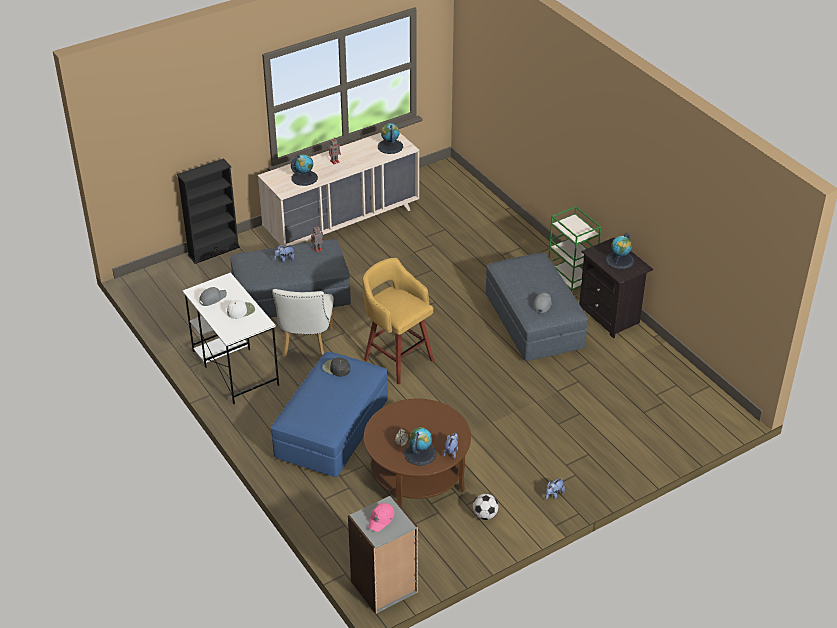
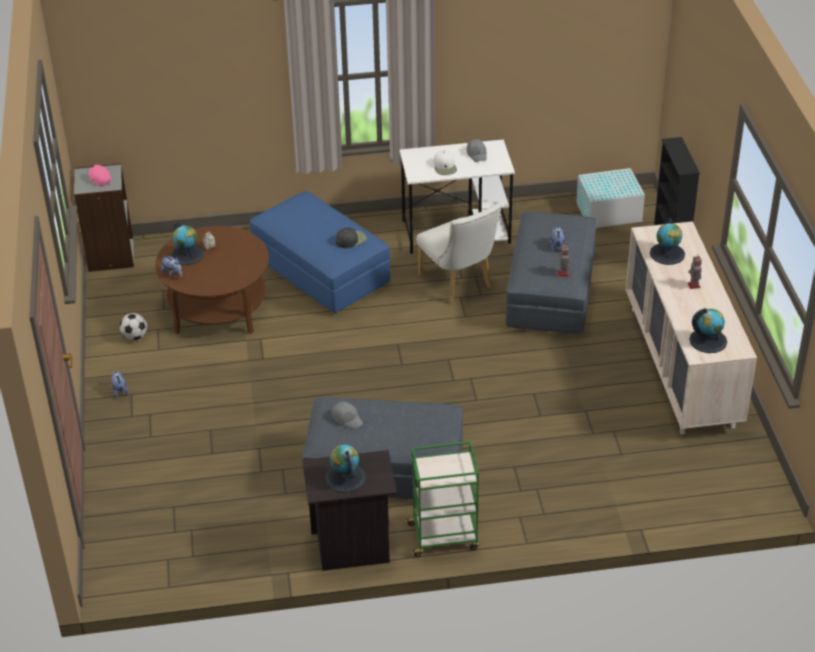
camera: 115 degrees right, 0 degrees up
(167, 292) = (607, 212): none -> white storage box
(306, 346) = (459, 284): white chair -> white chair turned 150 degrees counterclockwise
(397, 359) = (395, 342): yellow stool -> none

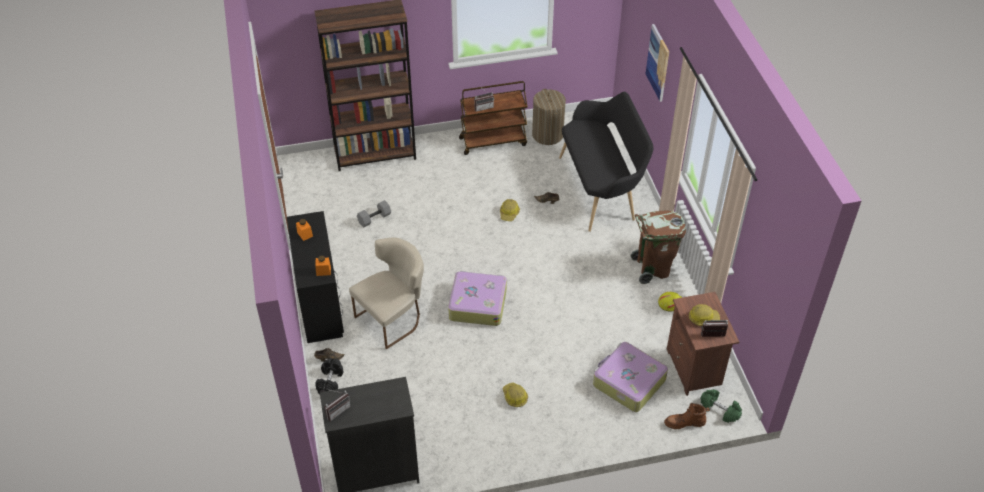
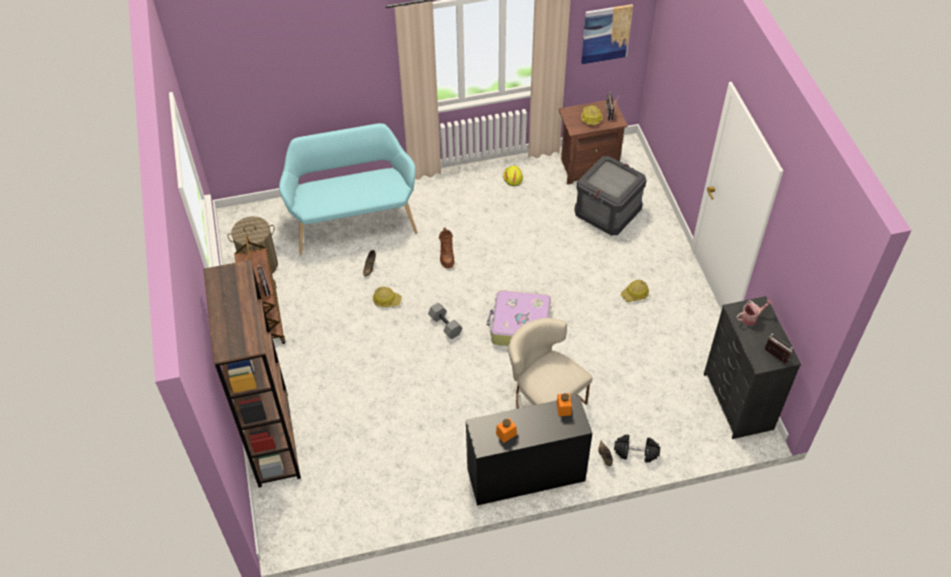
camera: 90 degrees left, 5 degrees up
(374, 218) = (388, 430): grey dumbbell -> grey dumbbell (444, 325)
(387, 398) = (751, 317): none -> watering can
(601, 189) = (353, 221): black bench -> turquoise bench
(628, 382) = (608, 212): suitcase -> crate
(652, 269) = (468, 188): brown trash can -> none
(658, 62) = (314, 74): picture -> picture (606, 34)
(684, 423) = (647, 178): brown boot -> brown boot (447, 255)
(719, 410) = (631, 155): green dumbbell -> none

★ ★ ★ ★ ★ ★ ★

Task brief: Give back every line of the listing where the word "dumbbell" shows up.

Response area:
(374, 218) = (388, 430): grey dumbbell -> grey dumbbell (444, 325)
(719, 410) = (631, 155): green dumbbell -> none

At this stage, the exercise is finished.